→ **Tasks and exercises**
a - Answer these questions about the perf commit below:
(i) Who is listed as the committer?
(ii) How many files were changed, with how many insertions and deletions?
(iii) What field does the commit add to perf_event_mmap_page?
b - Reproduce part of the perf commit below, starting at the words "Signed-off-by: Peter Zijlstra" and stopping after "insertions(+), 13 deletions(-)".

[tip:perf/urgent] perf: Fix mmap_page capabilities and docs

From: tip-bot for Peter Zijlstra
Date: Fri Mar 23 2012 - 07:35:43 EST


Commit-ID: c7206205d00ab375839bd6c7ddb247d600693c09
Gitweb: http://git.kernel.org/tip/c7206205d00ab375839bd6c7ddb247d600693c09
Author: Peter Zijlstra <peterz@xxxxxxxxxxxxx>
AuthorDate: Thu, 22 Mar 2012 17:26:36 +0100
Committer: Ingo Molnar <mingo@xxxxxxxxxx>
CommitDate: Fri, 23 Mar 2012 09:52:16 +0100

perf: Fix mmap_page capabilities and docs

Complete the syscall-less self-profiling feature and address
all complaints, namely:

- capabilities, so we can detect what is actually available at runtime

Add a capabilities field to perf_event_mmap_page to indicate
what is actually available for use.

- on x86: RDPMC weirdness due to being 40/48 bits and not sign-extending
properly.

- ABI documentation as to how all this stuff works.

Also improve the documentation for the new features.

Signed-off-by: Peter Zijlstra <a.p.zijlstra@xxxxxxxxx>
Cc: Stephane Eranian <eranian@xxxxxxxxxx>
Cc: Vince Weaver <vweaver1@xxxxxxxxxxxx>
Cc: Arnaldo Carvalho de Melo <acme@xxxxxxxxxxxxx>
Cc: Jiri Olsa <jolsa@xxxxxxxxxx>
Link: 1332433596.2487.33.camel@twins">http://lkml.kernel.org/r/1332433596.2487.33.camel@twins
Signed-off-by: Ingo Molnar <mingo@xxxxxxxxxx>
---
arch/x86/kernel/cpu/perf_event.c | 10 ++++-
include/linux/perf_event.h | 83 +++++++++++++++++++++++++++++++++-----
kernel/events/core.c | 4 +-
3 files changed, 84 insertions(+), 13 deletions(-)

diff --git a/arch/x86/kernel/cpu/perf_event.c b/arch/x86/kernel/cpu/perf_event.c
index 453ac94..4ef8104 100644
--- a/arch/x86/kernel/cpu/perf_event.c
+++ b/arch/x86/kernel/cpu/perf_event.c
@@ -1622,6 +1622,9 @@ static int x86_pmu_event_idx(struct perf_event *event)
{
int idx = event->hw.idx;

+ if (!x86_pmu.attr_rdpmc)
+ return 0;
+
if (x86_pmu.num_counters_fixed && idx >= X86_PMC_IDX_FIXED) {
idx -= X86_PMC_IDX_FIXED;
idx |= 1 << 30;
@@ -1706,14 +1709,19 @@ static struct pmu pmu = {
.flush_branch_stack = x86_pmu_flush_branch_stack,
};

-void perf_update_user_clock(struct perf_event_mmap_page *userpg, u64 now)

→ **Dataset extract**
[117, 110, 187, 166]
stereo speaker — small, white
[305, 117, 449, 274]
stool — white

→ **Outputs**
a -
(i) Ingo Molnar
(ii) 3 files, with 84 insertions and 13 deletions
(iii) A capabilities field

b -
Signed-off-by: Peter Zijlstra <a.p.zijlstra@xxxxxxxxx>
Cc: Stephane Eranian <eranian@xxxxxxxxxx>
Cc: Vince Weaver <vweaver1@xxxxxxxxxxxx>
Cc: Arnaldo Carvalho de Melo <acme@xxxxxxxxxxxxx>
Cc: Jiri Olsa <jolsa@xxxxxxxxxx>
Link: 1332433596.2487.33.camel@twins">http://lkml.kernel.org/r/1332433596.2487.33.camel@twins
Signed-off-by: Ingo Molnar <mingo@xxxxxxxxxx>
---
arch/x86/kernel/cpu/perf_event.c | 10 ++++-
include/linux/perf_event.h | 83 +++++++++++++++++++++++++++++++++-----
kernel/events/core.c | 4 +-
3 files changed, 84 insertions(+), 13 deletions(-)